DATASET EXCERPT →
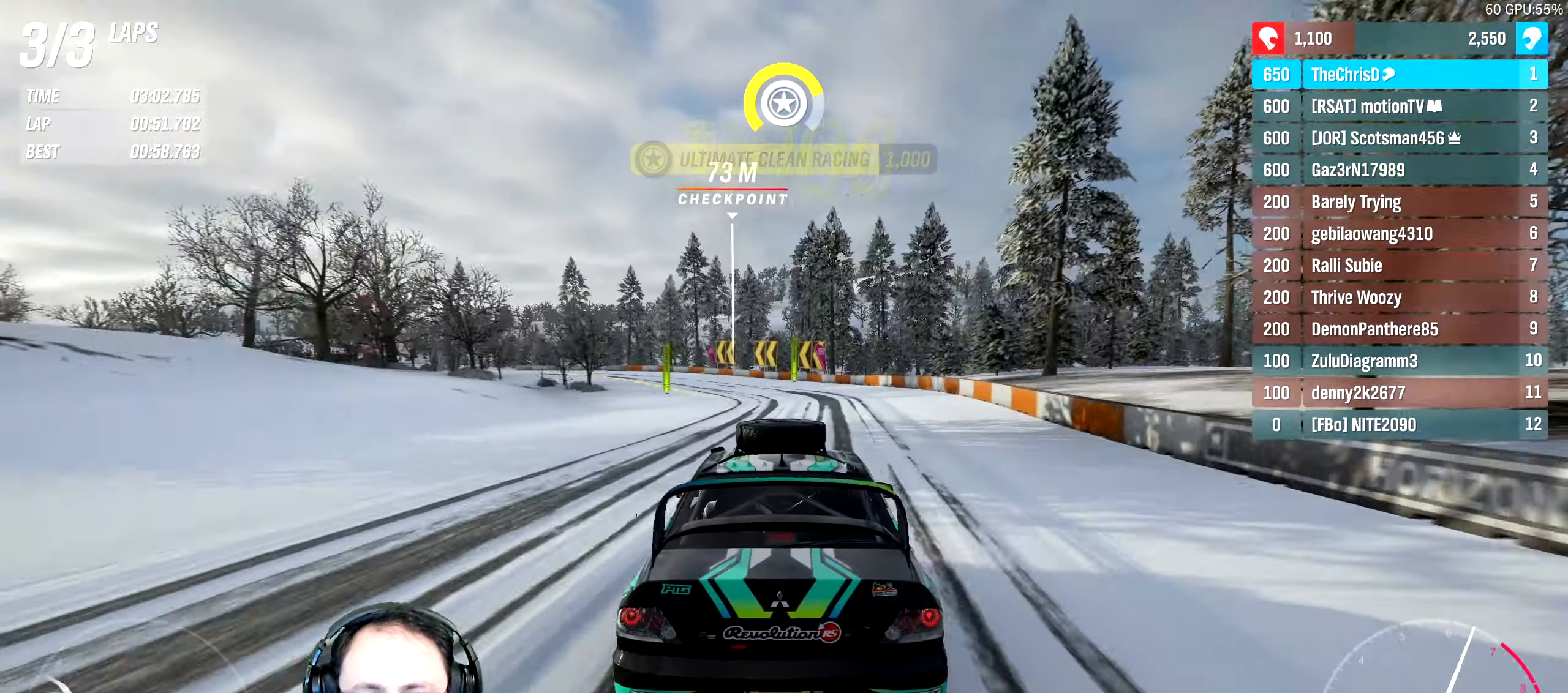
{"buttons": ["R2"], "left_stick": "center", "right_stick": "center"}
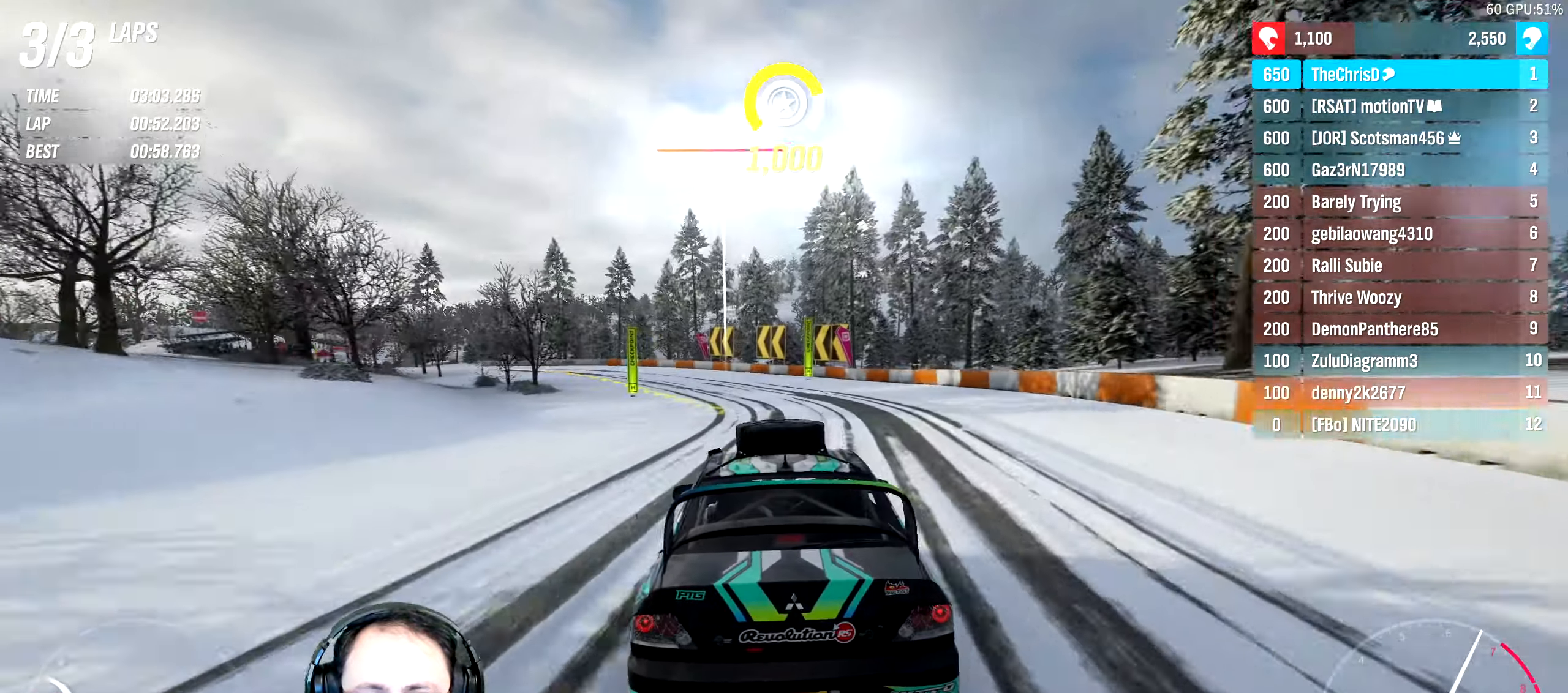
{"buttons": ["R2"], "left_stick": "left", "right_stick": "center", "events": [[50, "left_stick", "left"]]}
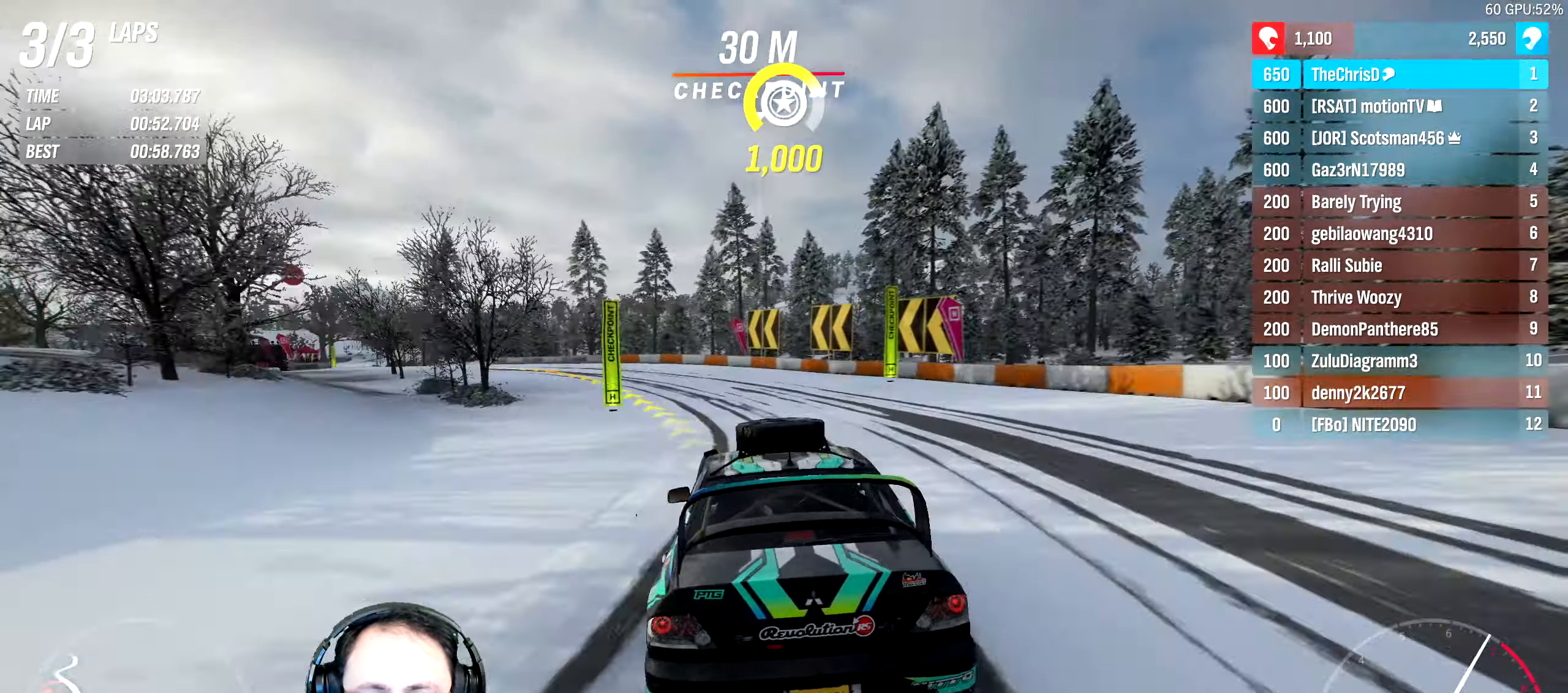
{"buttons": ["R2"], "left_stick": "center", "right_stick": "center", "events": [[400, "left_stick", "center"]]}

WORK ITEM → Go through the data above and transcribe it in full, omitting any image.

SOLUTION TO THIS TASK →
{"buttons": ["R2"], "left_stick": "center", "right_stick": "center"}
{"buttons": ["R2"], "left_stick": "left", "right_stick": "center", "events": [[50, "left_stick", "left"]]}
{"buttons": ["R2"], "left_stick": "center", "right_stick": "center", "events": [[400, "left_stick", "center"]]}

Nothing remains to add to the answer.